== TASK REQUIREMENTS ==
Bring together every line in the data that includes "back".

== Records from a data source ==
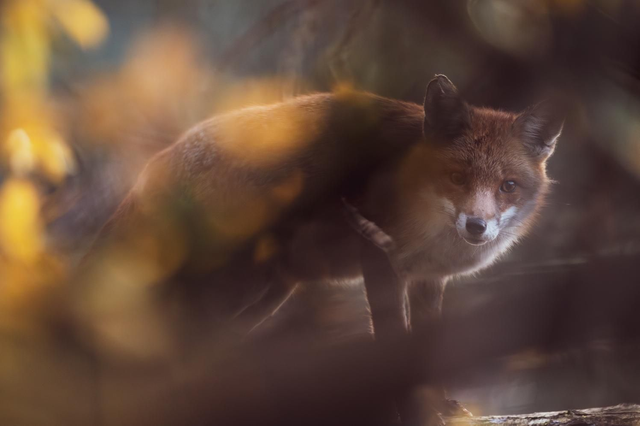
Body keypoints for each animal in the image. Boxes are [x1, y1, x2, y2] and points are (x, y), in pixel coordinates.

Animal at [74, 75, 563, 425]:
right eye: (458, 177)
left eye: (508, 186)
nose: (476, 226)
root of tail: (150, 170)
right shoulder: (380, 257)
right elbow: (393, 343)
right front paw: (411, 411)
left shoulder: (429, 279)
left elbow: (424, 350)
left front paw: (438, 406)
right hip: (227, 289)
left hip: (263, 296)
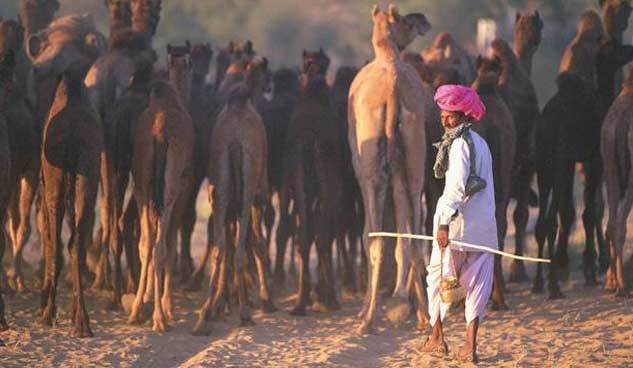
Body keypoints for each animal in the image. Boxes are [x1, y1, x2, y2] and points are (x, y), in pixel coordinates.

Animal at [191, 56, 272, 334]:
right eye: (264, 75)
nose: (269, 87)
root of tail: (235, 138)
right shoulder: (258, 194)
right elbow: (255, 242)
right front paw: (264, 299)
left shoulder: (222, 200)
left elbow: (225, 243)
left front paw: (219, 304)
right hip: (248, 188)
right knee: (240, 246)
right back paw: (245, 312)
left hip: (222, 187)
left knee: (221, 247)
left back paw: (204, 317)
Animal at [348, 4, 432, 334]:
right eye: (408, 21)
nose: (424, 23)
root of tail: (394, 90)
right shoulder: (399, 169)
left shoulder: (362, 168)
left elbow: (369, 233)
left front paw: (364, 310)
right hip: (415, 155)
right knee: (417, 233)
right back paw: (423, 316)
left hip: (371, 164)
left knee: (375, 239)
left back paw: (367, 319)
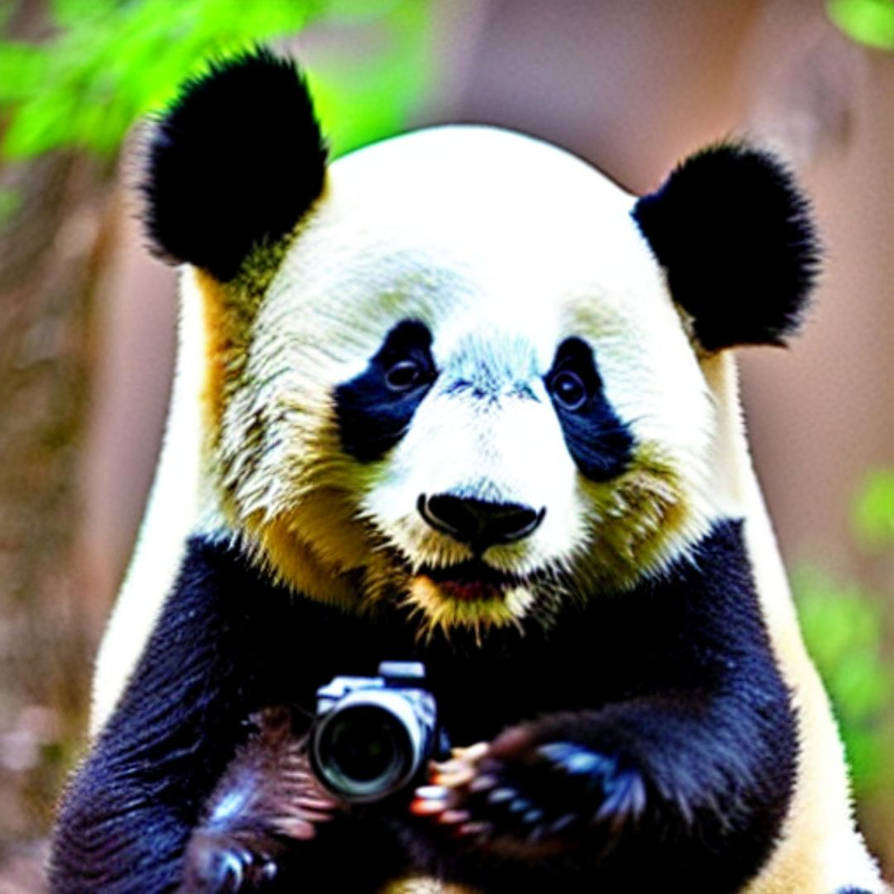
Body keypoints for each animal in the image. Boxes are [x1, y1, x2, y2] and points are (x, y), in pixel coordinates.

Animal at [49, 48, 885, 893]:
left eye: (572, 387)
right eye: (404, 371)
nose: (482, 512)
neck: (463, 634)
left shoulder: (687, 574)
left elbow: (727, 749)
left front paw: (540, 791)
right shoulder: (235, 583)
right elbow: (126, 809)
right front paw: (277, 799)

== WRITTEN ANSWER ==
right back paw: (245, 312)
left back paw: (204, 317)
right back paw: (423, 316)
left back paw: (367, 319)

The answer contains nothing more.